A auditoria da CGU foi concluída em novembro de 2023, um mês após os esclarecimentos do ministério.
Outro lado: a assessoria do Ministério da Saúde afirmou ontem ao UOL que só poderia comentar o caso hoje. A reportagem será atualizada com a resposta.
O que dizem as farmácias:
A Abrafarma (Associação Brasileira de Farmácias) disse que as fraudes podem ocorrer também por culpa do consumidor. “Existe uma grande preocupação do governo com a fiscalização do processo de dispensação, para que a farmácia participante receba o reembolso previsto”, afirmou a entidade, em comunicado em seu site em janeiro de 2023.

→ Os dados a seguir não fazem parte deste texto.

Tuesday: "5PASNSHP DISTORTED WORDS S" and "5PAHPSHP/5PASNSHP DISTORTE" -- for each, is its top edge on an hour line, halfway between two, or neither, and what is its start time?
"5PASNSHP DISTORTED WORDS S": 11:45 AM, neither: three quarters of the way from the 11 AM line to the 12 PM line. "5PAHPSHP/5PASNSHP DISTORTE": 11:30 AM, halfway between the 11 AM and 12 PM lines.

´´Fraudes podem ocorrer também na ponta, com o cidadão forjando uma receita, adquirindo medicamentos para uso não pessoal ou se passando por outra pessoa. Atualmente, as próprias farmácias colaboram para barrar essa prática.´´
-Abrafarma, em janeiro de 2023.
Farmácia Popular: R$ 14 bilhões em cinco anos
O orçamento do programa fez o governo federal gastar R$ 14 bilhões, em valores pagos entre 2015 e 2020 — o período da auditoria, segundo dados do Sistema Integrado de Orçamento e Planejamento (Siop). O programa Farmácia Popular foi criado em 2004, durante o primeiro mandato de Lula.
Foram pagos R$ 2,3 bilhões, em cada um dos anos de 2021 e 2022 — segunda metade do governo Bolsonaro.
Em 2023, foram gastos R$ 2,68 bilhões — primeiro ano do terceiro mandato de Lula.